O yıl diz kapağımın üstünde iki büyük sihil çıktı. Ne cehennem taşı kâr etti, ne de komşu Resa teyzenin önerdiği zakkum dalının öz suyunu sürmek.  Bir türlü  yok edilemediler körolası şeyler. Sonunda aygır deposunun arkasındaki toprak sahada top koştururken düştüğümde  dizdeki deri olduğu gibi yüzülünce sihiller de koptu gitti. Ne zaman düşsem ya da başıma bir kaza gelse ‘’niye dikkat etmedin’’ diye  dayak yerdim.

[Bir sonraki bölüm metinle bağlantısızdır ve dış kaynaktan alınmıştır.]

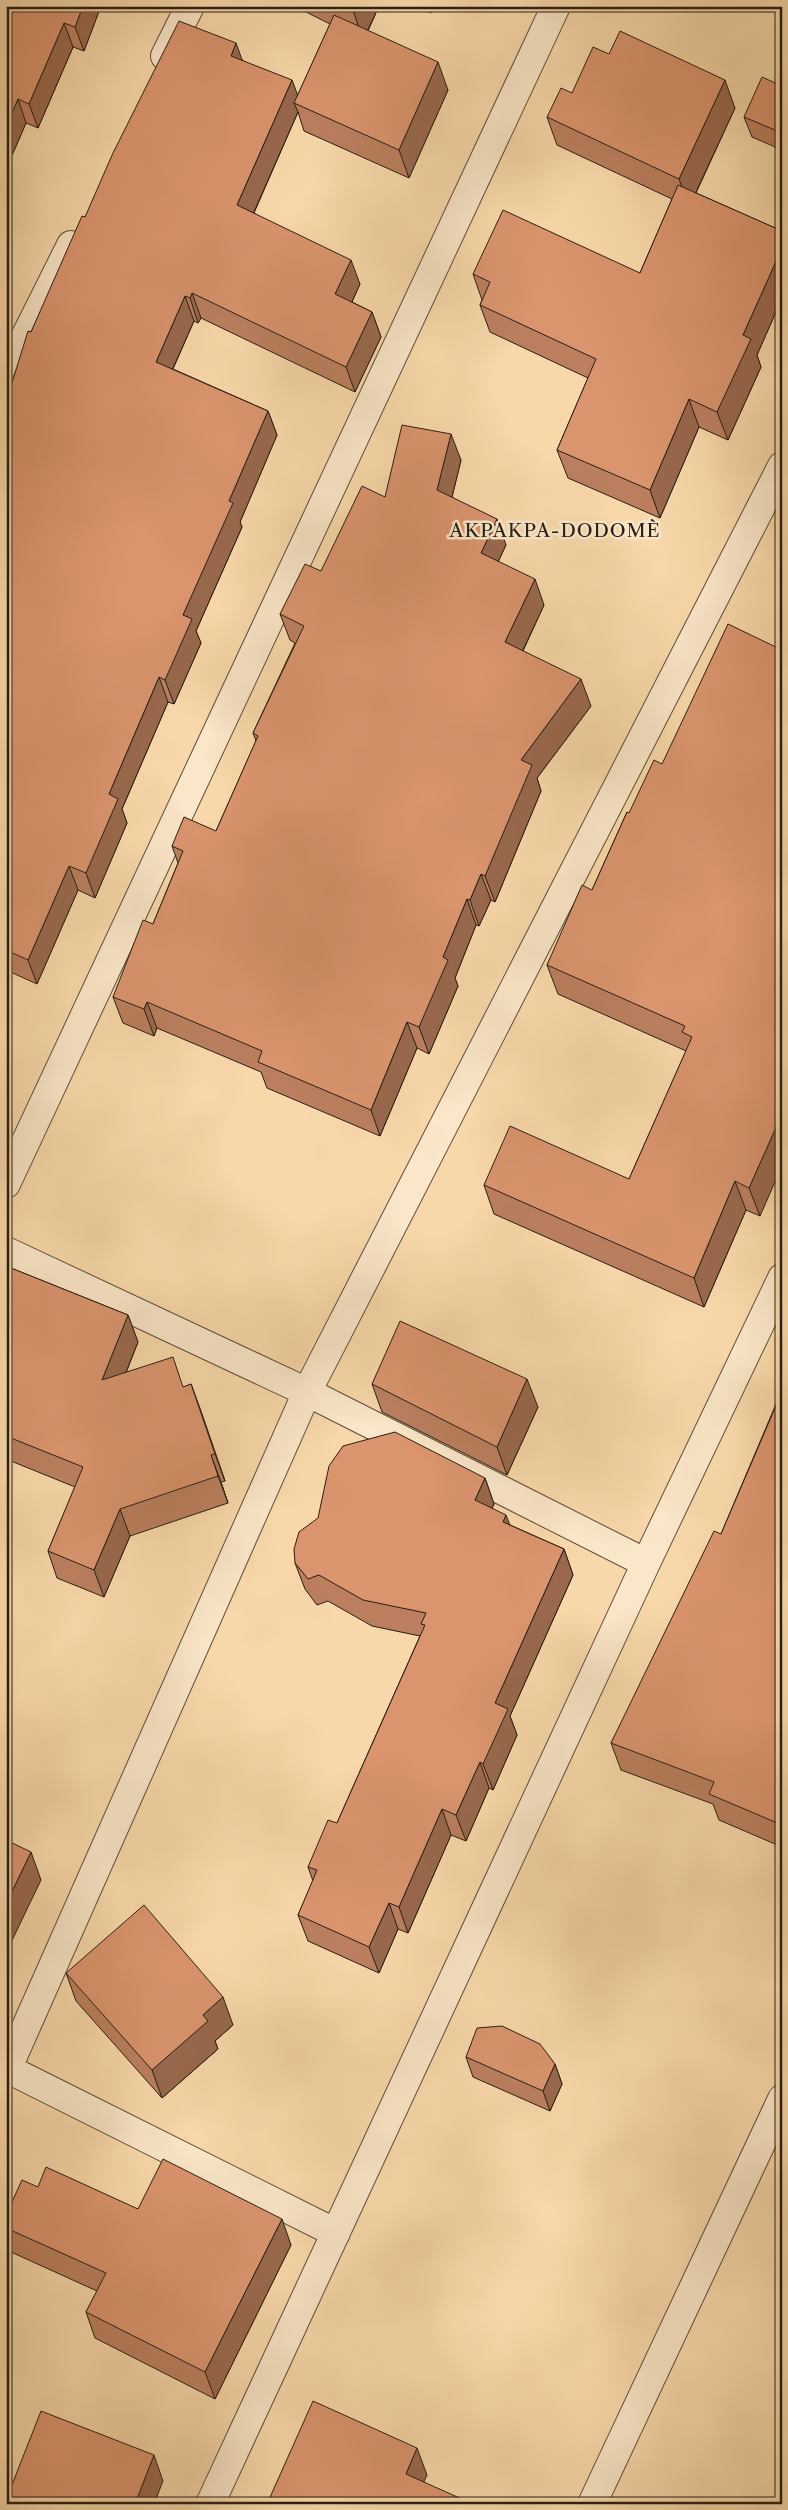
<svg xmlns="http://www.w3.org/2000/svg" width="788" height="2510" viewBox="0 0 788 2510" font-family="'Libre Caslon Text',serif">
  <rect width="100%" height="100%" fill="#f8d8aa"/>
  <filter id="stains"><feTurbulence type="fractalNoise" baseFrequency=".004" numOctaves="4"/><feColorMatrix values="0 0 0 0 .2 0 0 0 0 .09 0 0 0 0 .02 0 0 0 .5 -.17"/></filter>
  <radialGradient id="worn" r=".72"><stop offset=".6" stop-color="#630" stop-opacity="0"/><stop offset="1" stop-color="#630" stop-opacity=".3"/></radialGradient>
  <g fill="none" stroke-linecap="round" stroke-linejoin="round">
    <!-- street casing -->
    <g stroke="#5c4d3a" stroke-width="30">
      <path id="street" d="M 165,56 L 190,6
        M 6,375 L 71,245
        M 6,1184 L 556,6
        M 6,1251 L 307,1392 L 646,1563
        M 6,2068 L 336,2233
        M 6,2072 L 307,1392 L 782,466
        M 210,2504 L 646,1563 L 782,1278
        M 592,2504 L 782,2099"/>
    </g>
    <!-- street -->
    <use href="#street" stroke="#fae6c8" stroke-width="28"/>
  </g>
  <!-- wall -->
  <path fill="#bb7f5f" stroke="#281f14" d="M 6,6 L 101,6 L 84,51 L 73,47 L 38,128 L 26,123 L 6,169 Z
    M 294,6 L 379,6 L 368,31 L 448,90 L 409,178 L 304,131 L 298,112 L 254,213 L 360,284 L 352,302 L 372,312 L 381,337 L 355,392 L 201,318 L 198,323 L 194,321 L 173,369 L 268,411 L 277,435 L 240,522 L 242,527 L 196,631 L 201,643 L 174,704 L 168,702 L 122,809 L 127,823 L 95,898 L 78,890 L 37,984 L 6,970 L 6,396 L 31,332 L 85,217 L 242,60 L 298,95 L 330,24 Z
    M 417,6 L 434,6 L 431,13 Z
    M 762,6 L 782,6 L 782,16 Z
    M 782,86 L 782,150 L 752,137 L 744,117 Z
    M 572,93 L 735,108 L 696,193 L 782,231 L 782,298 L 757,355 L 761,367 L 728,440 L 699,427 L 660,518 L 568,478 L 557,450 L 588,378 L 490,332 L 480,305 L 482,300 L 473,274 L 640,273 L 672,199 L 557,145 L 547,117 Z
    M 461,460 L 452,497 L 506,545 L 498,562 L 544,605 L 523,651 L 591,706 L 537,778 L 541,791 L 495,902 L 491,900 L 479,926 L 476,925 L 455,978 L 458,986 L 429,1054 L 417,1048 L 380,1136 L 267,1088 L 261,1072 L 157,1028 L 154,1036 L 123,1023 L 113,997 L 153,924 L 178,863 L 172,846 L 216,831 L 256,741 L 253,733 L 295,643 L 290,640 L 280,614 L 321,571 L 385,497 Z
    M 627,812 L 760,1216 L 746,1210 L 704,1307 L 494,1214 L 484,1185 L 629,1179 L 686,1051 L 558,994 L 547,965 L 592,890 Z
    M 6,1266 L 128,1315 L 138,1342 L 126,1373 L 184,1387 L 191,1384 L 225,1481 L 221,1482 L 228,1503 L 130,1536 L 104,1597 L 57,1578 L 48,1551 L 75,1487 L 6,1459 Z
    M 372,1384 L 538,1407 L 507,1475 L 382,1412 Z
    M 782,1386 L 782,1847 L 719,1820 L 713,1804 L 621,1770 L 611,1743 L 721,1534 L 779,1397 L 778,1393 Z
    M 485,1478 L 494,1504 L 492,1508 L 510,1525 L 564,1549 L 573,1575 L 510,1716 L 517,1735 L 493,1790 L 489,1788 L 466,1841 L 451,1835 L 408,1933 L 398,1929 L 379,1973 L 308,1941 L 298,1915 L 313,1881 L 308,1867 L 337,1823 L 420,1636 L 372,1626 L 328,1601 L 317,1605 L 305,1589 L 295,1563 Z
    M 66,1973 L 233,2025 L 215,2041 L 218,2049 L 162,2098 L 76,2001 Z
    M 466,2057 L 555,2064 L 562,2084 L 550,2111 L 473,2077 Z
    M 38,2187 L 138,2209 L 291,2245 L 215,2399 L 95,2338 L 86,2312 L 97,2291 L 11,2252 L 6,2239 L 6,2215 Z"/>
  <!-- shaded-wall -->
  <path fill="#99684d" stroke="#281f14" d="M 83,6 L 101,6 L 84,51 L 75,27 Z
    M 357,6 L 379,6 L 363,40 L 354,13 Z
    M 428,6 L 434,6 L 431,13 Z
    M 64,23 L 73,47 L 38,128 L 29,104 Z
    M 236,43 L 245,68 L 231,56 Z
    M 438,62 L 448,90 L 409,178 L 399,150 Z
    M 292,80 L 301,104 L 294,103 L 298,112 L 246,230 L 237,205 Z
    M 725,80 L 735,108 L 689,207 L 679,179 Z
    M 18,99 L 26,123 L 6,169 L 6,126 Z
    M 782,248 L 782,298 L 757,355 L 761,367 L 728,440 L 717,412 L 743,335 Z
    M 351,260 L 360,284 L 344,319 L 335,294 Z
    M 192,293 L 201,318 L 198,323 L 190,298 Z
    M 185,296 L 194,321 L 165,386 L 156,362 Z
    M 372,312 L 381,337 L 355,392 L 346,367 Z
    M 689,399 L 699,427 L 660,518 L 650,490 Z
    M 268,411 L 277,435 L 240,522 L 242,527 L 196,631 L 201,643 L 174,704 L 165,680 L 183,615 L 229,501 Z
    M 451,434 L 461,460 L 447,517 L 437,490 Z
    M 497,519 L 506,545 L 490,579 L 481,553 Z
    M 535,579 L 544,605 L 514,669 L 505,642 Z
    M 159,677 L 168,702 L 122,809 L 127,823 L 95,898 L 86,873 L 109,794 Z
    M 581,679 L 591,706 L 537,778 L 541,791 L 495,902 L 485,876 L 521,760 Z
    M 69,866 L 78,890 L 37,984 L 28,960 Z
    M 481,874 L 491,900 L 479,926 L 470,900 Z
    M 467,899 L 476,925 L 455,978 L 458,986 L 429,1054 L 419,1027 L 443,957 Z
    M 147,1002 L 157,1028 L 154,1036 L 144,1009 Z
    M 407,1022 L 417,1048 L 380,1136 L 371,1110 Z
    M 782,1114 L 782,1166 L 760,1216 L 749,1188 Z
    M 735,1181 L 746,1210 L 704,1307 L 694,1278 Z
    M 128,1315 L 138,1342 L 112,1407 L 102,1380 Z
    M 527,1379 L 538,1407 L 507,1475 L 497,1447 Z
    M 191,1384 L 201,1411 L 225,1481 L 215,1454 Z
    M 211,1455 L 221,1482 L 228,1503 L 218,1476 Z
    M 485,1478 L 494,1504 L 484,1526 L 475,1500 Z
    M 120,1509 L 130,1536 L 104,1597 L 94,1570 Z
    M 506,1515 L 516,1541 L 503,1522 Z
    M 564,1549 L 573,1575 L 510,1716 L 517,1735 L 493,1790 L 483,1764 L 495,1703 Z
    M 480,1762 L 489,1788 L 466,1841 L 456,1815 Z
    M 442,1809 L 451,1835 L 408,1933 L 399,1907 Z
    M 31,1852 L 41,1880 L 6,1953 L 6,1904 Z
    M 389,1903 L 398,1929 L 379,1973 L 369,1947 Z
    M 223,1997 L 233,2025 L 215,2041 L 218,2049 L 162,2098 L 152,2070 L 203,2015 Z
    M 555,2064 L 562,2084 L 550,2111 L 543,2091 Z
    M 282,2219 L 291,2245 L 215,2399 L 205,2372 Z
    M 417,2448 L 427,2475 L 415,2501 L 406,2474 Z
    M 154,2455 L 163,2481 L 154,2504 L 135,2504 Z"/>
  <!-- building -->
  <path fill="#da946e" stroke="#281f14" d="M 6,6 L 83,6 L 75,27 L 64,23 L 29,104 L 18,99 L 6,126 Z
    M 339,6 L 357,6 L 354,13 Z
    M 334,15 L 438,62 L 399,150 L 294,103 Z
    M 179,21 L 236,43 L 231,56 L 292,80 L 237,205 L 351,260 L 335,294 L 372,312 L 346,367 L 192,293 L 190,298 L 185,296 L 156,362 L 268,411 L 229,501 L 233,503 L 183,615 L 192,619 L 165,680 L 159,677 L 109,794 L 118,799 L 86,873 L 69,866 L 28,960 L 6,950 L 6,396 L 11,386 L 28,331 L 31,332 L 82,216 L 85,217 L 113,153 Z
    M 620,31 L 725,80 L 679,179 L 547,117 L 561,88 L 572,93 L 593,47 L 609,54 Z
    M 762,77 L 782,86 L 782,133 L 744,117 Z
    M 678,185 L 782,231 L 782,248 L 743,335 L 751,339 L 717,412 L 689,399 L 650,490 L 557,450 L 596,359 L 480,305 L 490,282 L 473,274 L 503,210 L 640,273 Z
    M 402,425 L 451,434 L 437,490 L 497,519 L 481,553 L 535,579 L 505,642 L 581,679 L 521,760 L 532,765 L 485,876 L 481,874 L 470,900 L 467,899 L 443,957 L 448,960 L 419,1027 L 407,1022 L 371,1110 L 258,1062 L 262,1051 L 147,1002 L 144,1009 L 113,997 L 143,920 L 153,924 L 183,851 L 172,846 L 184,817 L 216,831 L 258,736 L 253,733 L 304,626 L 280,614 L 305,564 L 321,571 L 362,486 L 385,497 Z
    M 728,624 L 782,650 L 782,1114 L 749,1188 L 735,1181 L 694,1278 L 484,1185 L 510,1126 L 629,1179 L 692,1037 L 682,1032 L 685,1026 L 547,965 L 582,885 L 592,890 L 627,812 L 629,813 L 654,760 L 662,764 Z
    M 6,1266 L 128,1315 L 102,1380 L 173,1357 L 183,1387 L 191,1384 L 215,1454 L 211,1455 L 218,1476 L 120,1509 L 94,1570 L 48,1551 L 83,1467 L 6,1436 Z
    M 400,1321 L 527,1379 L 497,1447 L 372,1384 Z
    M 782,1386 L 782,1825 L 709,1794 L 714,1782 L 611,1743 L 714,1531 L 721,1534 L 781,1394 L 778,1393 Z
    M 395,1432 L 485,1478 L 475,1500 L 506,1515 L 503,1522 L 564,1549 L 495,1703 L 508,1709 L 483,1764 L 480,1762 L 456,1815 L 442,1809 L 399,1907 L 389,1903 L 369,1947 L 298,1915 L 317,1870 L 308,1867 L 328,1820 L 337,1823 L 425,1625 L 421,1624 L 426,1613 L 363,1600 L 319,1575 L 308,1579 L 295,1563 L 294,1549 L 299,1532 L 318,1518 L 329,1466 L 343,1446 Z
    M 6,1840 L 31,1852 L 6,1904 Z
    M 144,1905 L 223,1997 L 203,2015 L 208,2021 L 152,2070 L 66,1973 Z
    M 502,2026 L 540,2044 L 555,2064 L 543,2091 L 466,2057 L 477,2028 Z
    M 163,2159 L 282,2219 L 205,2372 L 86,2312 L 106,2273 L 6,2228 L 6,2215 L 22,2180 L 38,2187 L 46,2167 L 138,2209 Z
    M 313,2401 L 417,2448 L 406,2474 L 464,2500 L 468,2504 L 267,2504 Z
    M 41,2411 L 154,2455 L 135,2504 L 6,2504 L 6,2494 L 8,2495 Z"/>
  <g text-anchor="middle" stroke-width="5" stroke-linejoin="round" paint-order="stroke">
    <!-- neighbourhood labels -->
    <g font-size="19" letter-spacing="1" fill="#281f14" stroke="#fae6c8">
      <text x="555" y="537">AKPAKPA-DODOMÈ</text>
    </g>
  </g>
  <!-- margin -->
  <rect width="788" height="2510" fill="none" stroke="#f8d8aa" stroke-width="25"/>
  <rect x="8" y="8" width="773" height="2495" fill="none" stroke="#281f14" stroke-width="2.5"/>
  <rect x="12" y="12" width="763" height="2485" fill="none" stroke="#281f14"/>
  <rect width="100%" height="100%" filter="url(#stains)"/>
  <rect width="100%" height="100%" fill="url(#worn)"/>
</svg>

O yüzden  dizimin kanaması geçinceye kadar eve gitmedim. Arkadaşlar yerden sigara izmaritleri  toplayıp yaranın üstüne tütün bastılar, iyi ki mikrop kapmadı. Yoksa bir dayak da onun için atılırdı. Nasıl becerdiysem kabuğu düşünceye kadar yarayı  evdekilere de göstermedim.

 

Ortaokula başladığım yıl ev değiştirdik. Kentin yeni gelişen bir kesiminde hepi topu dört dairesi olan bir apartmana taşındık.  Kapıdan girişteki ensiz  salon bir yanda iki, öteki yanda  bir olmak üzere üç odaya açılıyordu. Salondan çıkılan koridorla da mutfağa, banyoya ve  aradaki helâya  ulaşılıyordu. Koridorun sonundaki dördüncü oda en ışıklı ve rahat olanıydı. Yandaki demir kapıyla apartmanın arkasındaki bahçeye çıkılan ‘’bahçe odası’’,  iki yöne bakan pencereleri, kilim kaplı sediri, yemek masası, gömme dolabı ve koskoca kuzine sobasıyla kendi başına bir ev gibiydi. Kısa sürede en çok kullanılan yer oldu.

 

Ortaokulda düzen değişikti. Her derse ayrı öğretmen giriyordu. Kızlar önlüklüydü de  biz oğlanlar için ceket  ve  boyunbağı zorunluydu. Alışmak kolay olmadı. Kılık kıyafete bakılırsa küçük birer büyük adamdık orta birdeki erkek öğrenciler ama ilkokuldan geleli daha üç ay olmuştu, pek büyümemiştik ki.  Ders aralarında hâlâ bahçede itişip kakışıyor, tepişiyor, kovalamaca, birdirbir oynuyor, zil çalınca sınıfa kızarmış yanaklarla ve ter içinde giriyorduk.

 

Birgün yine bahçede top oynuyorduk.   Seyredenler arasındaki haytanın biri parmağına lastik takarak yaptığı  bir tür sapanla kıvrık tel parçalarını sağa sola fırlatırken attığı paslı bir tel geldi,  rastlantı işte, gözüme çarptı. Canım acımadı da şaşkınlıktan yığıldım kaldım. Arkadaşlar başıma üşüştüler. Büyük sınıflardakilerden biri akıl etti, yönetici odasına götürdüler. Babama haber verildi.  Hemen göz doktoruna gittik. Göze çarpan tel epey zarar vermişti. İçerdeki mercek parçalanmış, gözün renkli kısmı yırtılmış, en dıştaki saydam kısım ise  delinmemiş ama önemli ölçüde zedelenmişti.  Doktordan yüzümün yarısını kaplayan  sargıyla eve geldiğimde o gün ilk kez başıma gelenden ötürü dayak yemedim.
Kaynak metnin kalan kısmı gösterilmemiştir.